◆ EXERCISE OBJECTIVE ◆
Would you please copy the part of the material below that opens with the line containing "toaster: none [1447,655,1494,690]" and closes with the line containing "ceramic bowl: none"? Copy it exactly, and only it.

◆ PROVIDED INFORMATION ◆
====

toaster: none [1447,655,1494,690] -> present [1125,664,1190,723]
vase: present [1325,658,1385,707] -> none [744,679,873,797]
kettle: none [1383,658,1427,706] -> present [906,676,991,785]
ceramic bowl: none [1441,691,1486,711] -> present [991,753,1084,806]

====

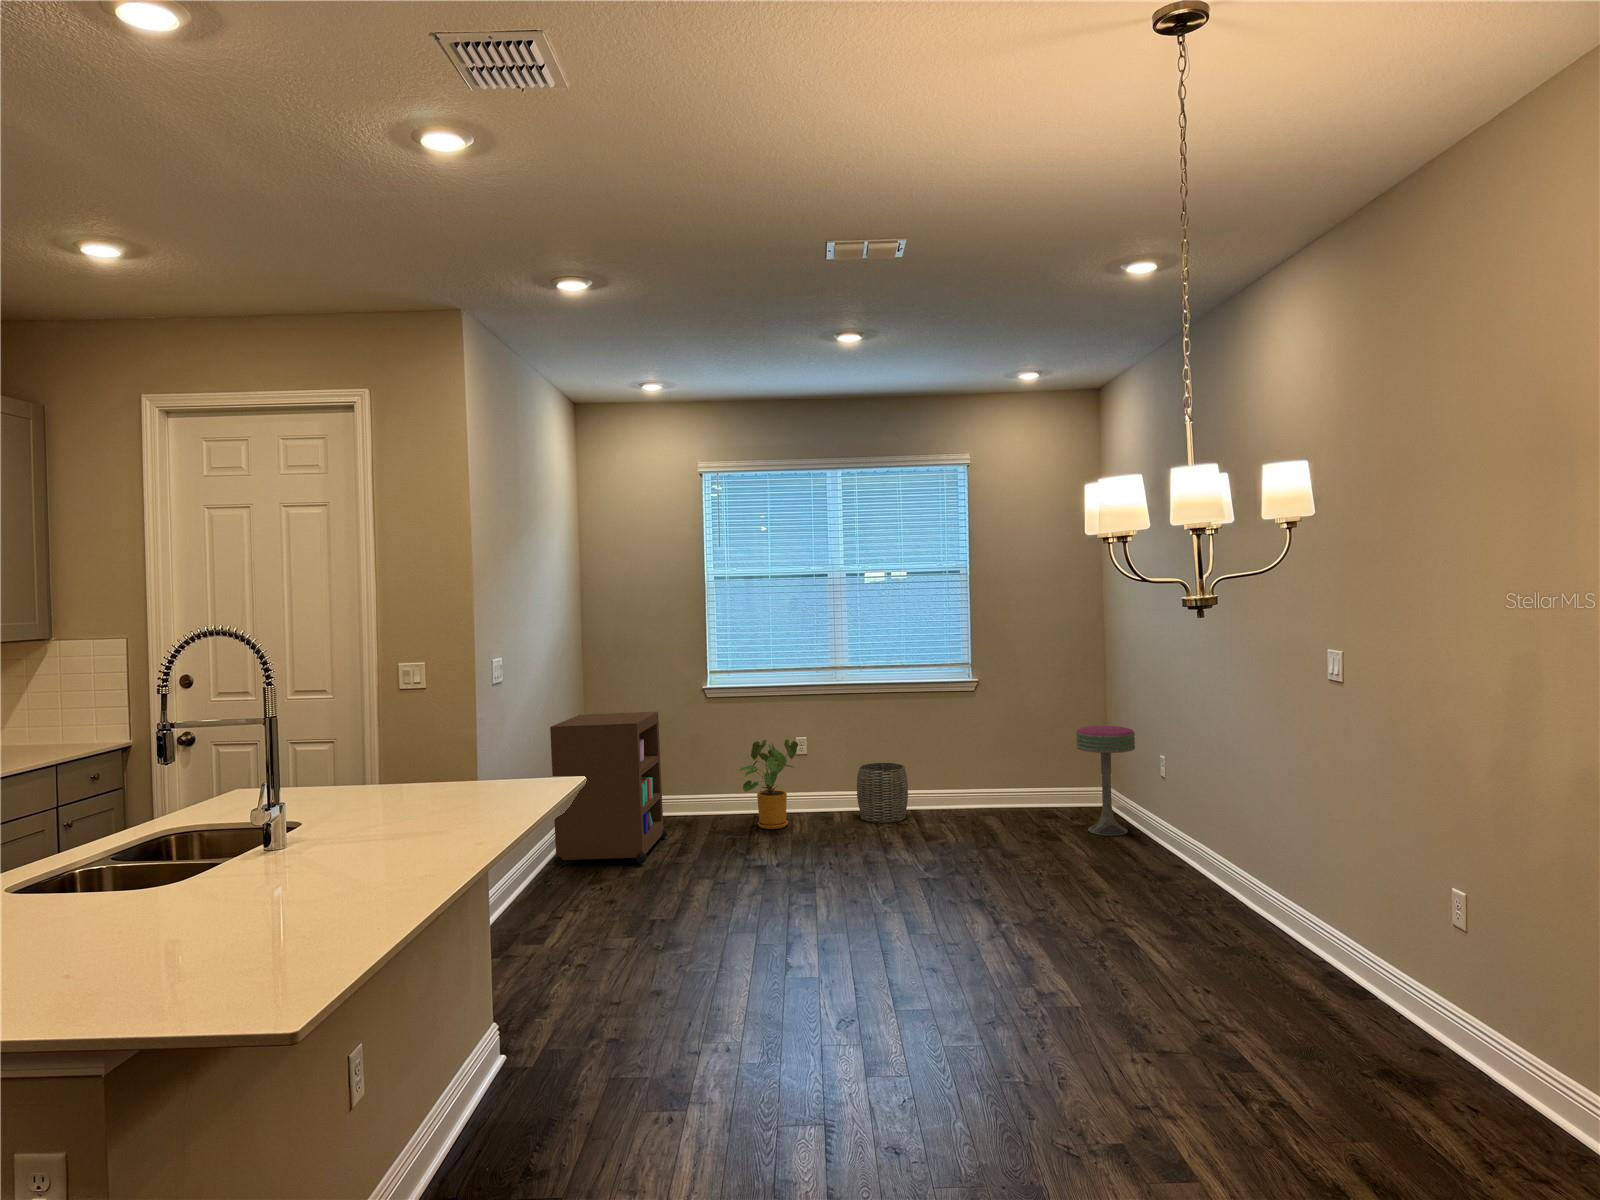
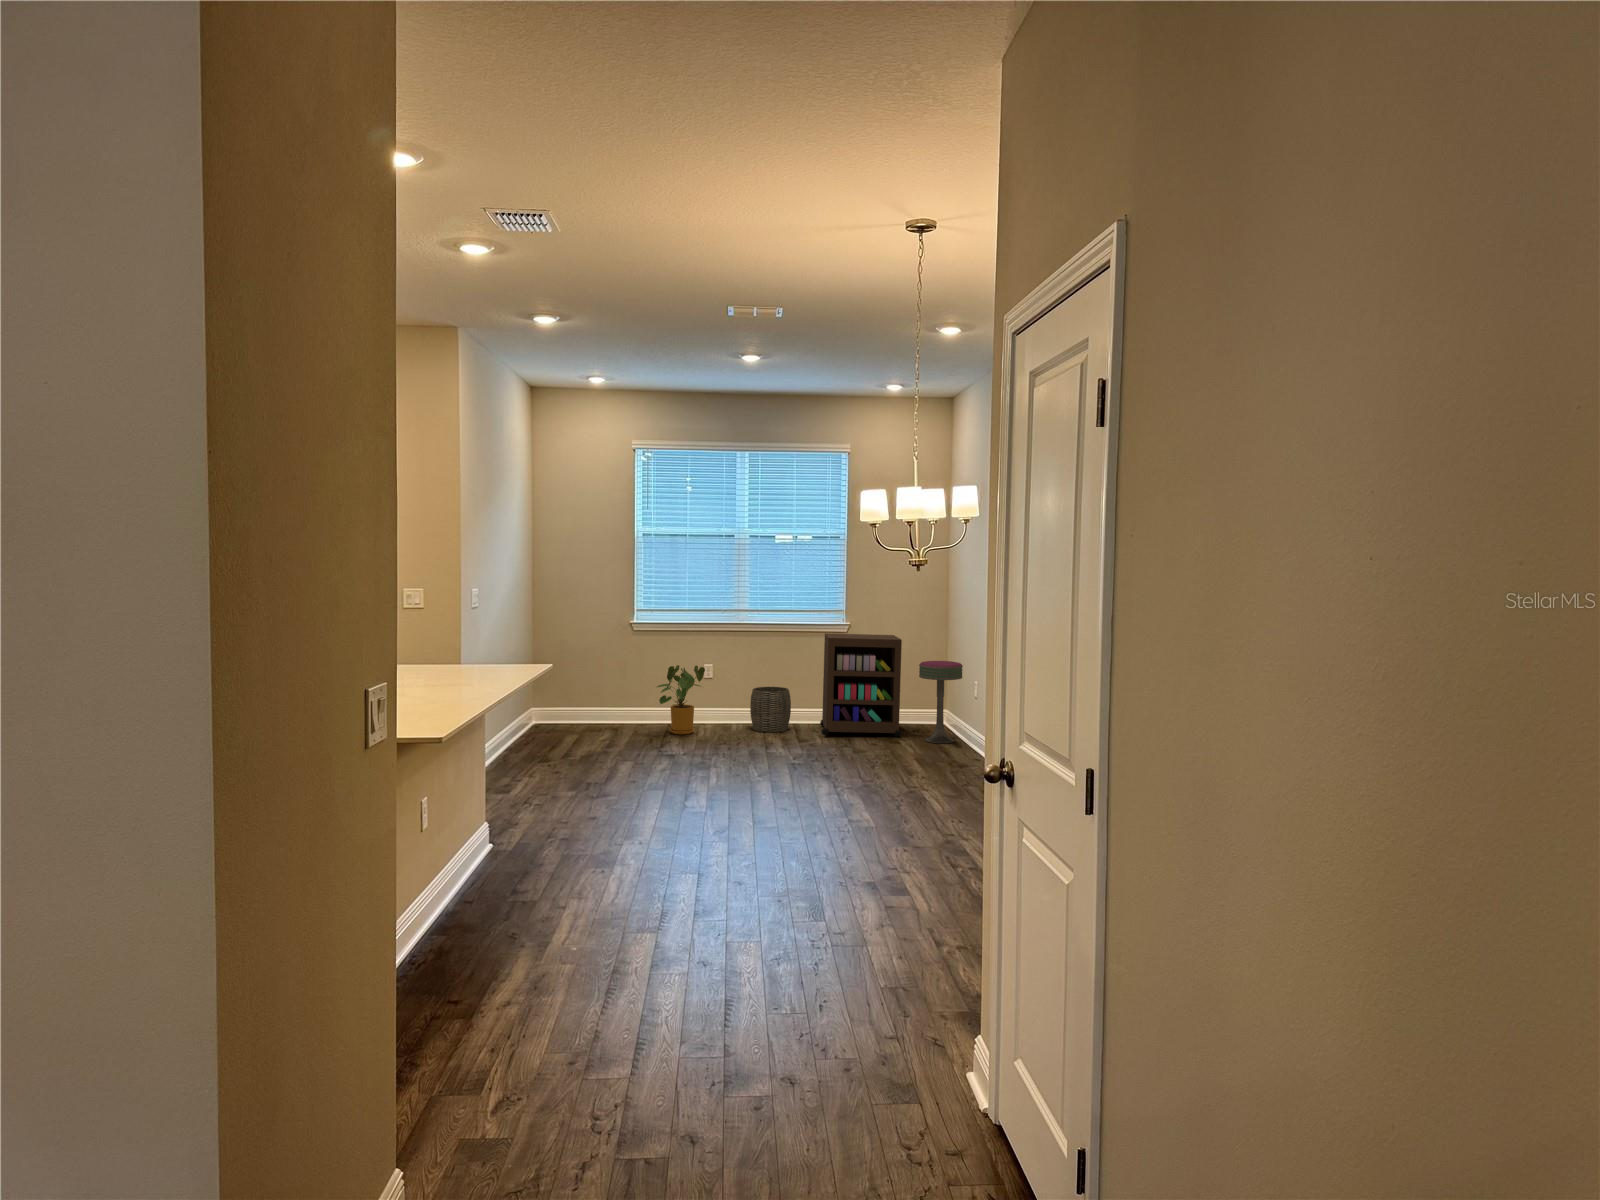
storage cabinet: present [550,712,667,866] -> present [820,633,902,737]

====

◆ TASK OUTPUT ◆
toaster: none [1447,655,1494,690] -> present [1125,664,1190,723]
vase: present [1325,658,1385,707] -> none [744,679,873,797]
kettle: none [1383,658,1427,706] -> present [906,676,991,785]
ceramic bowl: none [1441,691,1486,711] -> present [991,753,1084,806]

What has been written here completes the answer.